» **EXERCISE REQUIREMENTS**:
Starting at the line that contains "# Add three", repeat each line exactly through the last line of the listing, and repeat nothing else.

====== PROVIDED DATA ======

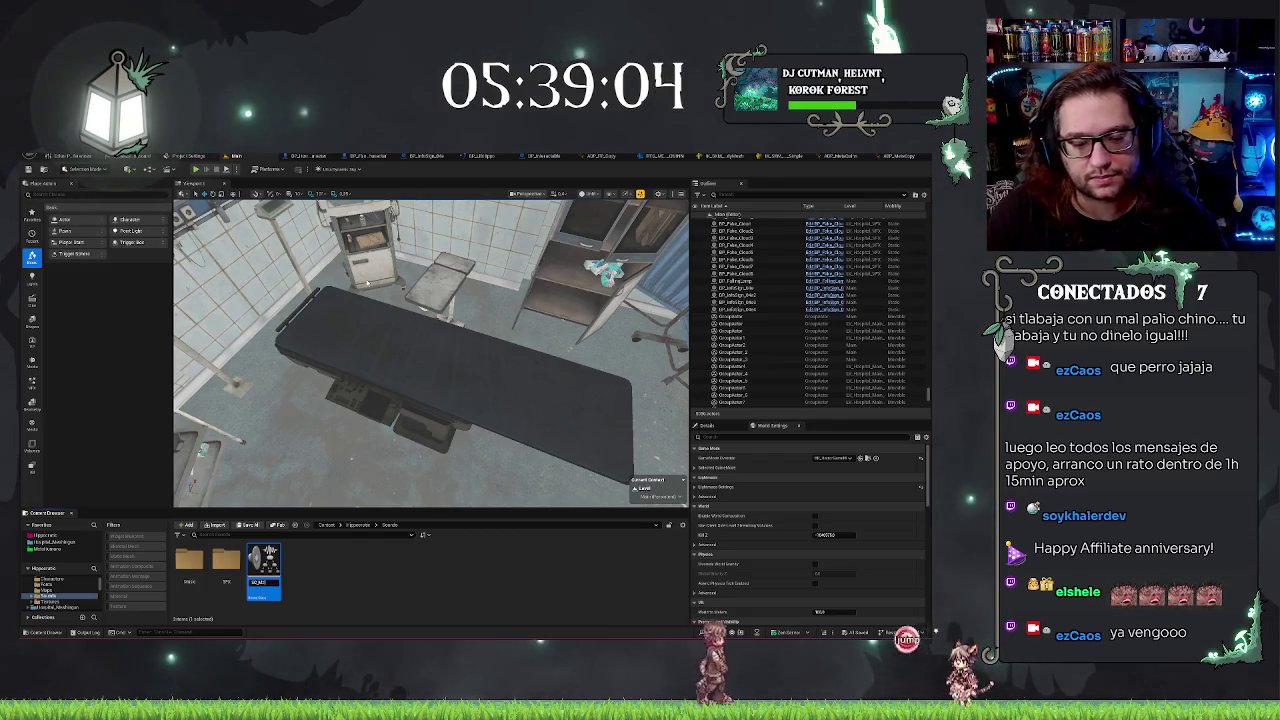
pyautogui.rightClick(342, 596)
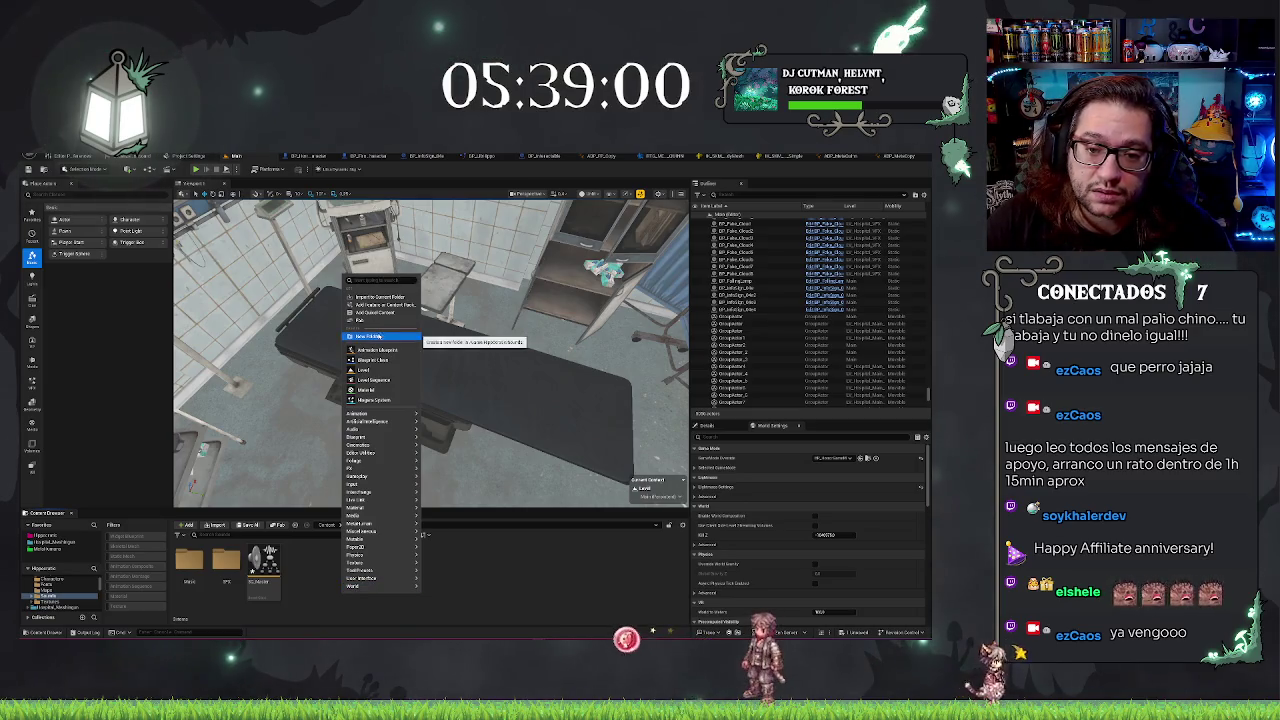
pyautogui.click(264, 565)
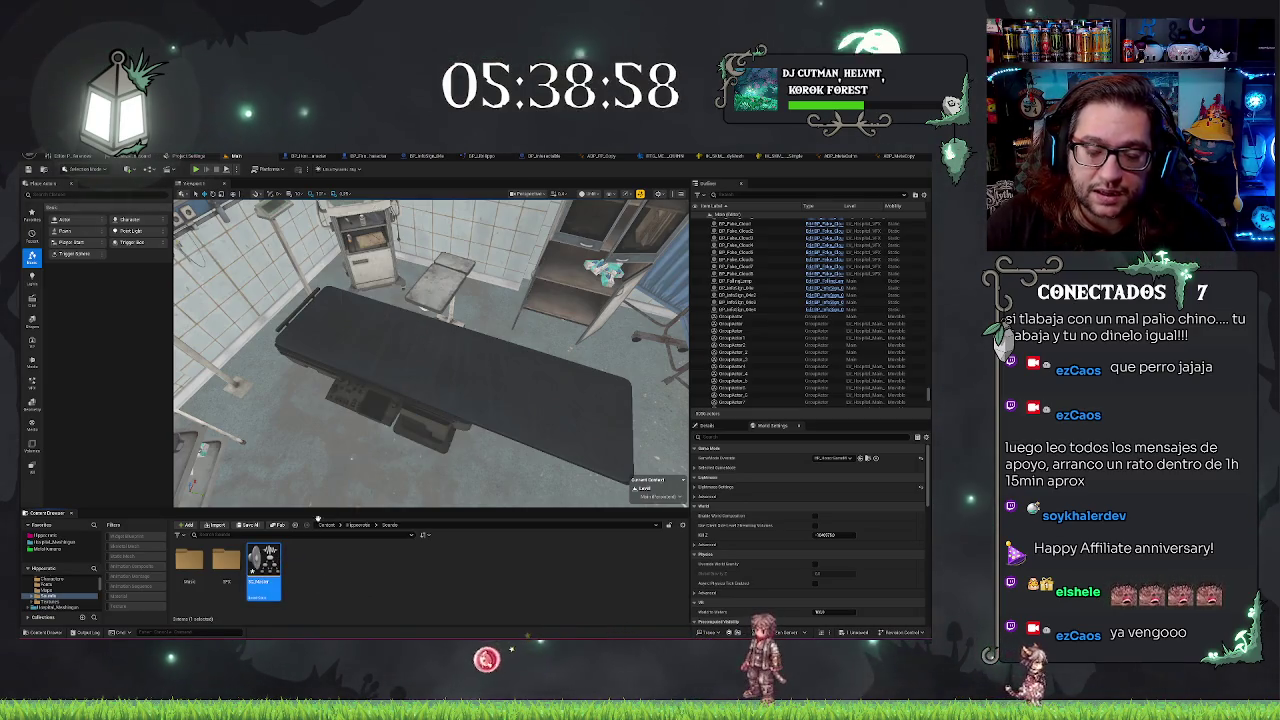
pyautogui.doubleClick(264, 565)
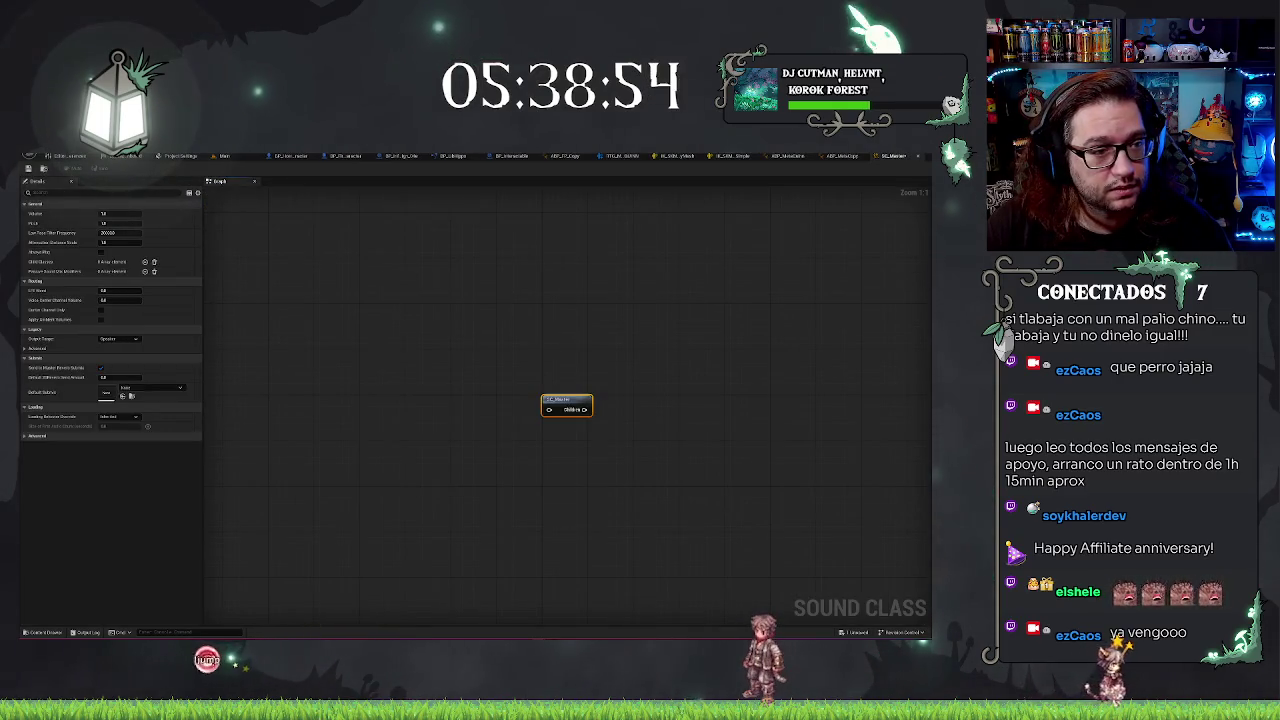
# Add three empty Child Classes entries to SC_Master and drag out a new child Sound Class node
pyautogui.moveTo(587, 330); pyautogui.dragTo(434, 323)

======

» **WORKED SOLUTION**:
# Add three empty Child Classes entries to SC_Master and drag out a new child Sound Class node
pyautogui.moveTo(587, 330); pyautogui.dragTo(434, 323)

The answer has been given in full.